Parliament’s agreement today to the Fiscal Framework and Revenue Proposals follows a series a of joint meetings of the Committees on Finance and Appropriations of both Houses of Parliament with Minister Mboweni, the Director General of National Treasury and senior National Treasury officials and public consultations. This is because the budget, which Minister Mboweni presented, is not the final budget – but a proposal that Parliament must scrutinise and approve.

Parliament’s Select and Standing Committees on Finance also held public hearings and received submissions from a wide range of organisations. These included the Congress of South African Trade Unions, the Budget Justice Coalition, the Pietermaritzburg Pensioners’ Forum, the Priority Cost Effective Lessons for Systems Strengthening South Africa, the Fiscal Cliff Study Group, PriceWaterhouseCoopers, the South African Institute of Tax Professionals, the South African Institute of Chartered Accountants, the Organisation Undoing Tax Abuse, Civil Society Organisations on Gender Based Violence and the South African Insurance Association.

The National Council of Provinces plenary sitting today also approved Draft Amended Regulations (in terms of the Legal Aid South Africa Act) and ratified the Minamata Convention on Mercury with its explanatory memorandum. The National Council of Provinces also passed the Powers, Privileges and Immunities of Parliament and Provincial Legislatures Amendment Bill; the National Public Health Institute of South Africa Bill; and the National Credit Amendment Bill.

The Draft Amended Regulations (made in terms of the Legal Aid South Africa Act) seek to increase the threshold amounts (income and other assets) for qualifying for legal aid.
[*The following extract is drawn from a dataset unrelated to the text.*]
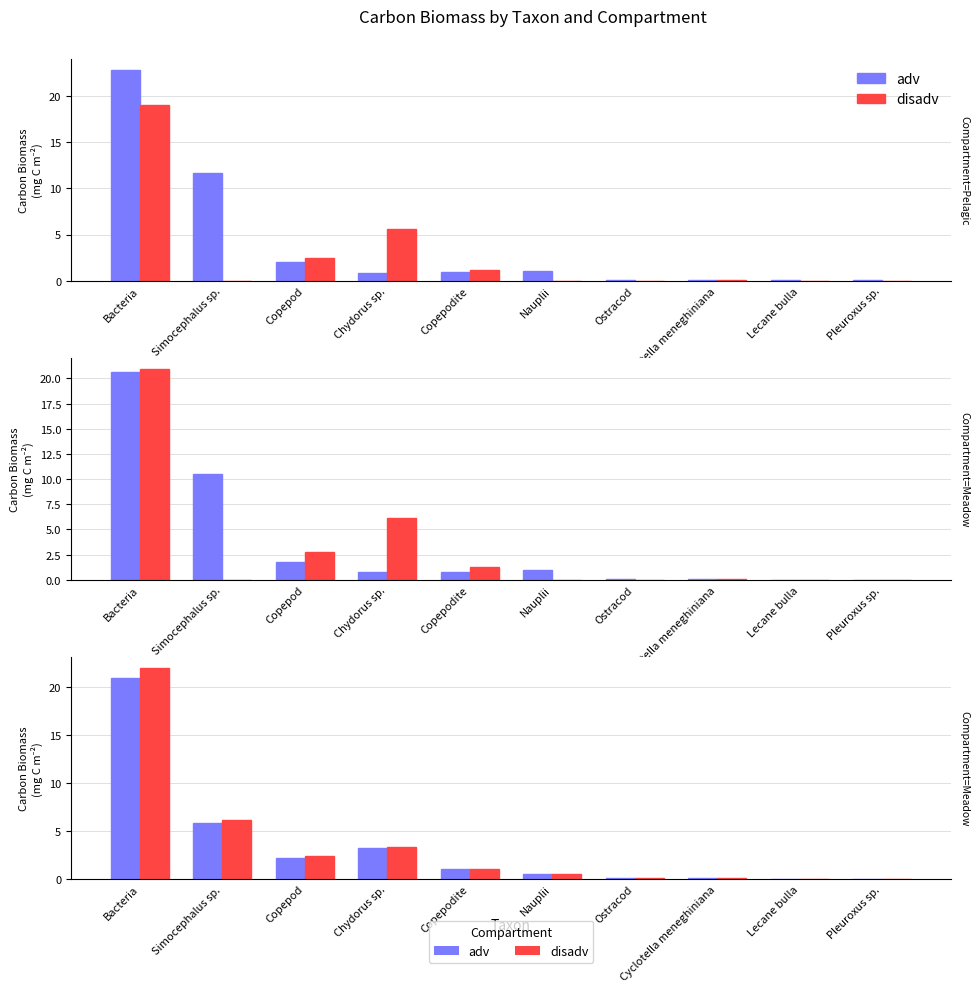

Which series changed the most between Bacteria and Simocephalus sp.?

disadv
The Minamata Convention on Mercury with its explanatory memorandum, to which the National Assembly agreed in August 2018, is a global treaty to protect human health and the environment from the adverse effects of mercury. The Minamata Convention includes a ban on new mercury mines, phasing out existing ones, phasing out and phasing down use of mercury in several products and processes, control measures on emissions to air and on releases to land and waste, interim storage of mercury and its disposal once it becomes waste. The Convention is named after the city of Minamata in Japan, where local communities were poisoned by mercury-tainted industrial wastewater in the late 1950s.
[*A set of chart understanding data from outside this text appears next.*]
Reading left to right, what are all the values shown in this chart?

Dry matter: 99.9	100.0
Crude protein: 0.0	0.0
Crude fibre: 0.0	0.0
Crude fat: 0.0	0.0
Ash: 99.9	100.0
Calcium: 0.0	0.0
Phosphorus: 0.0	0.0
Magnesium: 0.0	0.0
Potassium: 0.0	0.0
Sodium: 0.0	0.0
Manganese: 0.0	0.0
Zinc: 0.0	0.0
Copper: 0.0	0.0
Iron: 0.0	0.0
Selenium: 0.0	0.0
The Powers, Privileges and Immunities of Parliament and Provincial Legislatures Amendment Bill addresses the 18 March 2016 Constitutional Court judgment. This judgment declared section 11 of the principal Act to be invalid because it also applied to Members of Parliament. The amendment Act addresses this by providing that a “disturbance” does not include an act carried out by a Member of Parliament. The National Assembly established an ad hoc committee to review the principal Act following the Constitutional Court judgment and the amendments bring the Act in line with that judgment and also with developments related to parliamentary powers and privileges. The Bill will now go to President Cyril Ramaphosa for assent.

The National Public Health Institute of South Africa Bill establishes such an institute to co-ordinate and, where appropriate, conduct disease and injury surveillance.

The National Credit Act, a Committee Bill originally coming from the Portfolio Committee on Trade and Industry, aims to promote responsible lending and to protect vulnerable consumers. The Bill will now be sent to President Ramaphosa for assent.